Just wondering what some of the other FC users think about the pros and cons of letting spiders crawl your ecommerce site's image files. Pros are it gives potential customers another way to find your site. Cons are most of the people that find your site via image searches aren't interested in your products but will happily lift or hotlink to your images, not to mention skew your traffic data in the process. Whadaya think? Generally a good idea or a bad idea to let bots spider your images?
That said...well, the cons don't seem to be worth lost sales for me. (You could always do hotlink prevention techniques and such -- but almost everything like that is somewhat visible to your more savvy customers. If I see annoying schemes, or things like rightclick prevention etc. I just click to disable JavaScript, and make sure I buy somewhere else.)
Now, if someone is illegally using my images for commercial purposes. Yeah, I pursue that.
So, I say let the spiders run.
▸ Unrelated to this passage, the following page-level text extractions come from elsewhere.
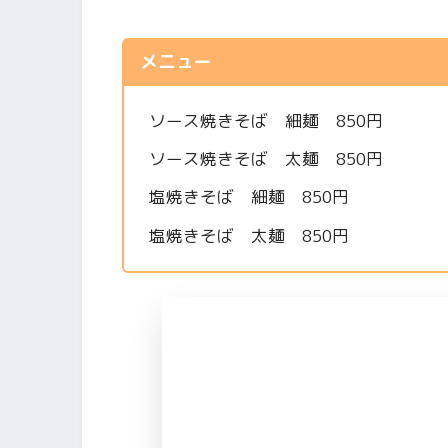
メニュー
ソース焼きそば 細麺 850円
ソース焼きそば 太麺 850円
塩焼きそば 細麺 850円
塩焼きそば 太麺 850円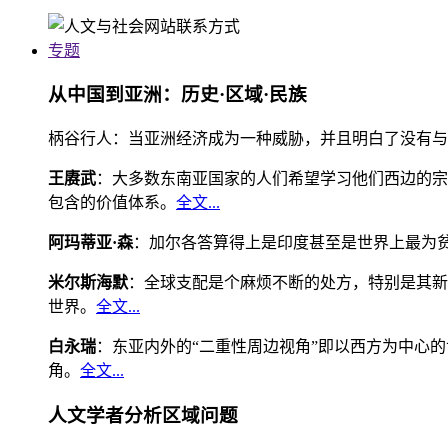
专题
从中国到亚洲：历史·区域·民族
柄谷行人：当亚洲经济成为一种威胁，并且明白了没有与
王赓武
：大多数东南亚国家的人们希望学习他们西边的宗
包含的价值体系。
全文...
阿玛蒂亚·森
：加尔各答算得上是印度甚至是世界上最为
米尔斯海默
：全球支配是个麻烦不断的处方，特别是其新
世界。
全文...
白永瑞
：东亚内外的“二重性周边视角”即以西方为中心
角。
全文...
人文学者分析区域问题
I'm curious of some other's opinions of what cons could be worth blocking them though?
I do think that hotlink prevention is a good idea, and while nothing's perfect, there are some decent methods to make it happen. I _hate_ the disabling of the right-click almost as much as I hate it when my browser window gets resized automatically.
As far as skewing traffic data... I totally agree with you on that one. Depending on which analytics package you use you might be able to filter out certain visitors by referrer. If I did this I'd probably keep a separate profile that shows only the image searchers, just to know what's going on there. And I'd make sure that that other profile still tracked any sales that were referred by an image search.
A small watermark might be a good idea. You could automatically add one using phpThumb or something similar, and I have to believe that anybody looking to lift an image from Google image search probably will see the watermark and move on to the next result, rather than copy it into Photoshop, remove the watermark, save and upload to their own server, etc. All you have to do is make it more attractive for them to move on to the next result than to grab your image and you'll be set.
That's my thought, at least. Apparently I'm really long-winded today
I like the way you think, tookings. ;-)
I guess what really got my thinking about it is not so much worries about hot links or image theft but this: I work for a web analytics company and to make the best use of analytics data you want to separate the "good" data from the "bad" (or, put another way, increase the ratio of good data to bad). Having a high ratio of quality data means the business decisions you make based on that data stand a better chance of being sound.
So, using an extreme example here, suppose you sell a highly-specialized product that is only going to appeal to a select group of people, lets say prosthetic limbs. Lets also say that for some strange reason your site includes a picture of Carmen Electra in a skimpy bikini. Odds are that picture will drive a lot of people to your site, 99.99% of whom have zero interest in buying a prosthetic limb. In that case the traffic from these people is going to badly skew your site data.
On the other hand, if you sell products that have a broad appeal (clothing, books, music) that picture of Carmen may indeed get you some visitors who came for the pic but hang around and buy once they're there.
Added: Hey Brett, just saw your post. We must have been writing at the same time. Filtering on image referrers makes a lot of sense (although it'd take some time to set up and would require regular tuning). Another thing that just occurred to me that might help...keeping images you think might generate high traffic but few if any sales in a directory of their own that doesn't get spidered. So rather than an all or nothing thing, some images get indexed and some don't. Of course, if you did that you'd have to make good decisions about what goes where. And for sites that introduce a lot of new images on a regular basis that would be a lot of decisions to make--you'd probably have to set up some rules. It's a shame I don't sell pr0n cuz then it would be an easy choice--spider everything!